In the alphafold #D structure, it is the only binder that details a sheet form, pseudo-proving strength in the determination of its peptide to protein binding affinity with an iptm rating of .28 (low confidence but higher compared to the lowest scores of .23 and .24.) WRVYAALALWE also has medium binding stated by peptiverse.

However, WRYPAVAAHKE also has the lowest hemolysis score of .013, solubility of 1 and an the same iptm rating as WRVYAALALWE.

Part 4: Generate Optimized Peptides with moPPIt

Now, move from sampling to controlled design. moPPIt uses Multi-Objective Guided Discrete Flow Matching (MOG-DFM) to steer peptide generation toward specific residues and optimize binding and therapeutic properties simultaneously. Unlike PepMLM, which samples plausible binders conditioned on just the target sequence, moPPIt lets you choose where you want to bind and optimize multiple objectives at once.

Open the moPPit Colab linked from the HuggingFace moPPIt model card

Make a copy and switch to a GPU runtime.

In the notebook:

Paste your A4V mutant SOD1 sequence.

Choose specific residue indices on SOD1 that you want your peptide to bind (for example, residues near position 4, the dimer interface, or another surface patch).

Set peptide length to 12 amino acids.

Enable motif and affinity guidance (and solubility/hemolysis guidance if available). Generate peptides.

Unfortunately, when I attempted to change the run type, I was met with a paywall that I am unable to bypass. I have done the experiment before and will be relying on previous runs and information gathered from my peers in the node.

When I tried running the co-lab regardless of the hardware accelerator impediment, I kept running into this issue:

I asked gemini to evaluate the code in the case the code could be run regardless of hardware complications.

To give the experiment a fighting chance one more time, I accepted the changes gemini recommended.

However, regardless of the edits gemini was able to administer I was already down a rabbit whole full of errors. I pivoted to using the data Amanda Mainello, the BUGSS instructor, was able to load and save from the moPPit colab. I was not able to implement these into alpha fold for further comparisons due to9 the sequence being covered.

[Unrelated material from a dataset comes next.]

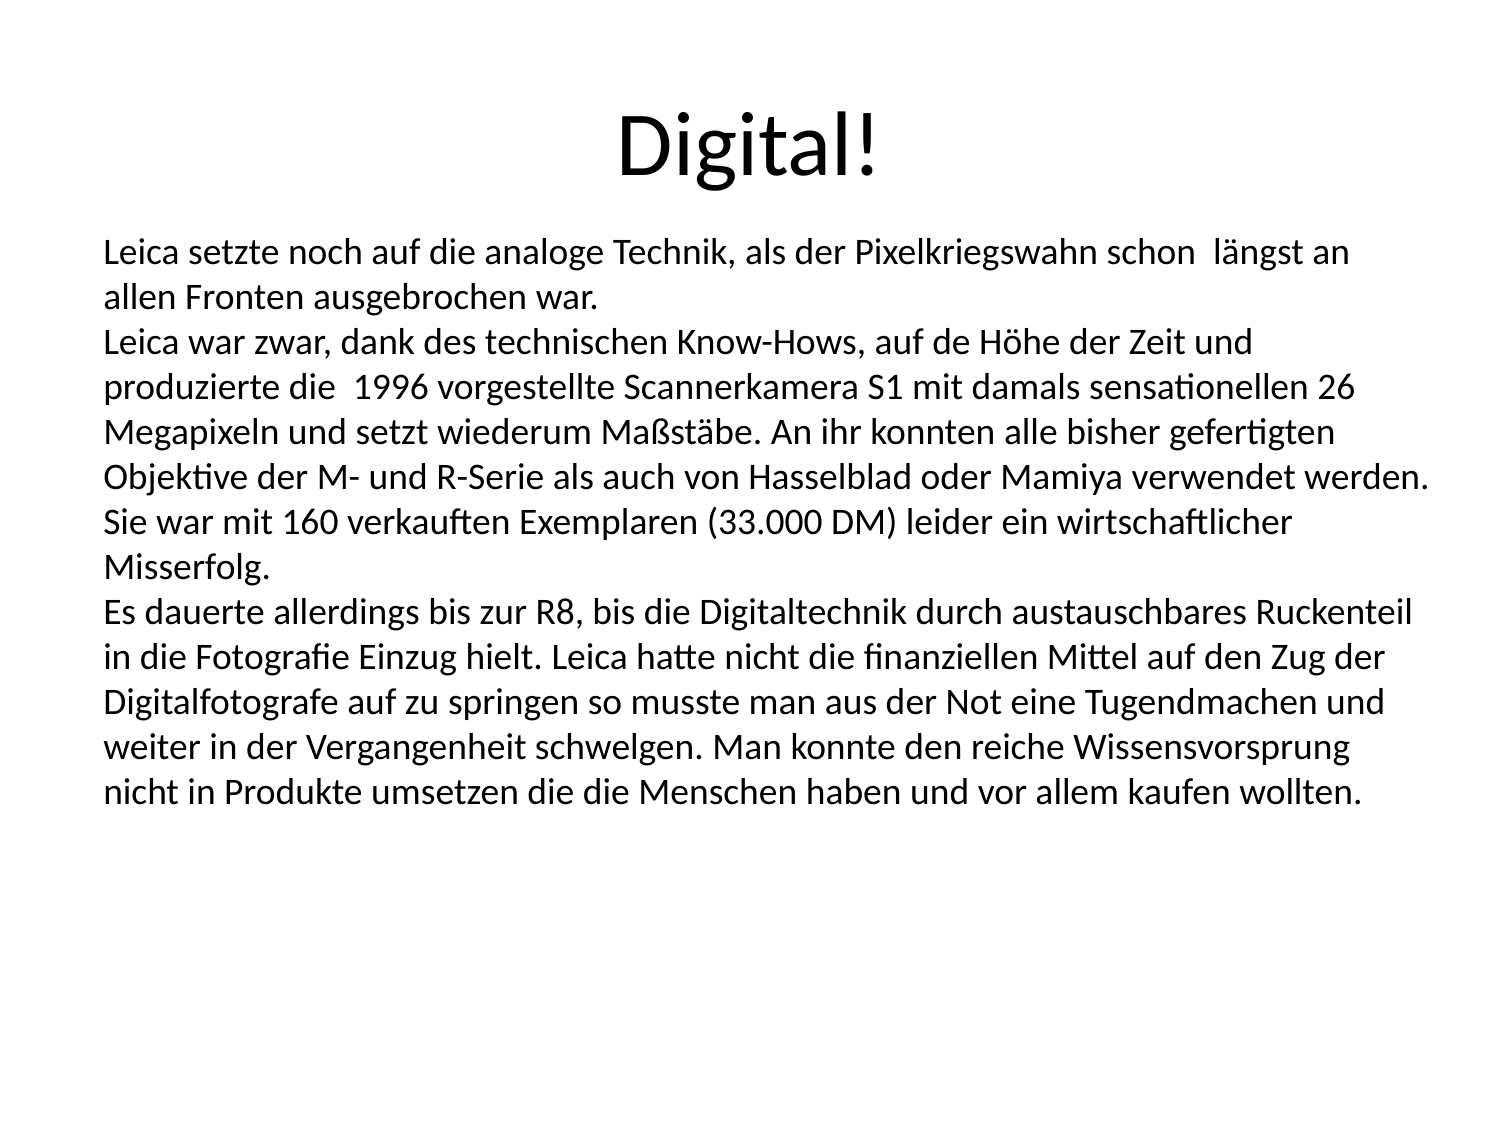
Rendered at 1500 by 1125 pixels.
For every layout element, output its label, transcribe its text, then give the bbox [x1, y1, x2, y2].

text_box Leica setzte noch auf die analoge Technik, als der Pixelkriegswahn schon längst an allen Fronten ausgebrochen war. Leica war zwar, dank des technischen Know-Hows, auf de Höhe der Zeit und produzierte die 1996 vorgestellte Scannerkamera S1 mit damals sensationellen 26 Megapixeln und setzt wiederum Maßstäbe. An ihr konnten alle bisher gefertigten Objektive der M- und R-Serie als auch von Hasselblad oder Mamiya verwendet werden. Sie war mit 160 verkauften Exemplaren (33.000 DM) leider ein wirtschaftlicher Misserfolg. Es dauerte allerdings bis zur R8, bis die Digitaltechnik durch austauschbares Ruckenteil in die Fotografie Einzug hielt. Leica hatte nicht die finanziellen Mittel auf den Zug der Digitalfotografe auf zu springen so musste man aus der Not eine Tugendmachen und weiter in der Vergangenheit schwelgen. Man konnte den reiche Wissensvorsprung nicht in Produkte umsetzen die die Menschen haben und vor allem kaufen wollten. [88, 219, 1447, 1090]
title Digital! [75, 45, 1425, 233]
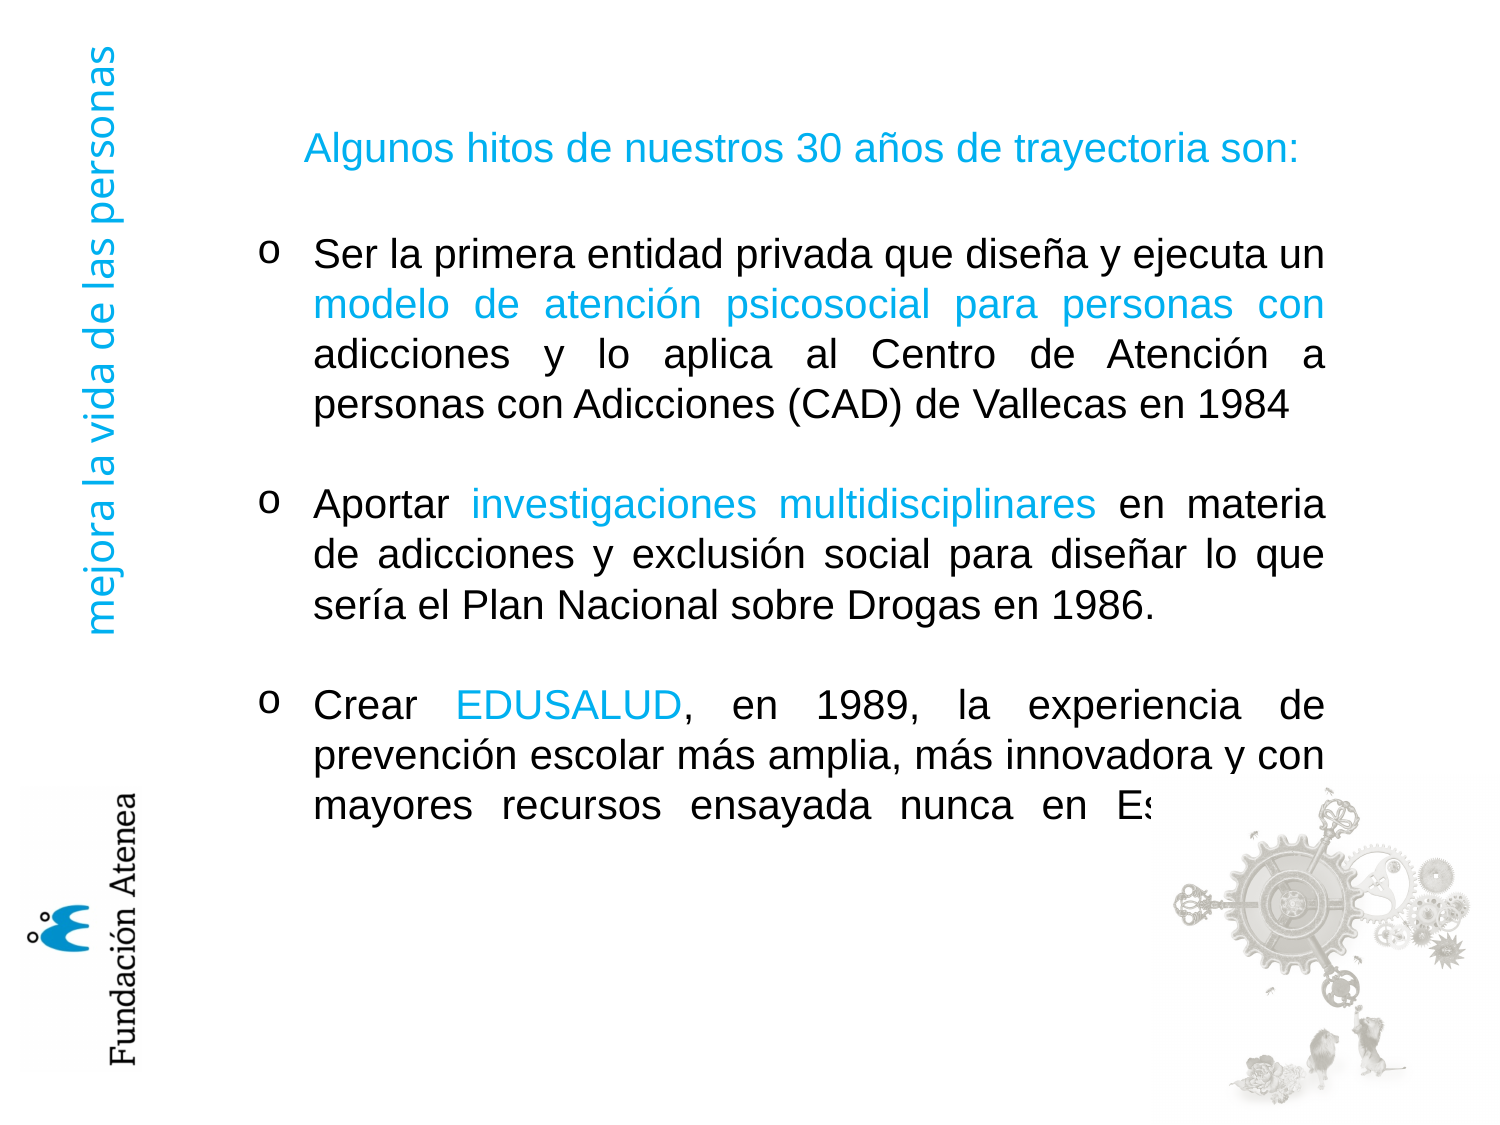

After generation, briefly describe how these moPPit peptides differ from your PepMLM peptides. How would you evaluate these peptides before advancing them to clinical studies?

The moPPit scores demonstrate a higher hemolysis rate but this may be due to the different value sets of the model. The affinity scores are comparable to the ones generated by peptiverse which was between 4-7, meaning the moPPit scores would be determined as weak binding. The overall solubility scores are less than that gathered from peptiverse.

In my evaluation, I would start by understanding the value ranges and categories of the binder traits further.

From my assumptions that I can make with the information provided and with limited knowledge:

First, determine my research goals and experimental parameters that are specific to the function of the peptide to the protein.

I would evaluate the generated peptides and do a cross comparison to ensure if there are any major incongruencies in vital categories such as hemolysis, pH, specificity and binding affinity to the protein.

From doing rigorous comparisons and determining candidate peptide binders, in vivo testing in animals to study the predicted behavior to the in vivo reactions would be required prior to clinical studies.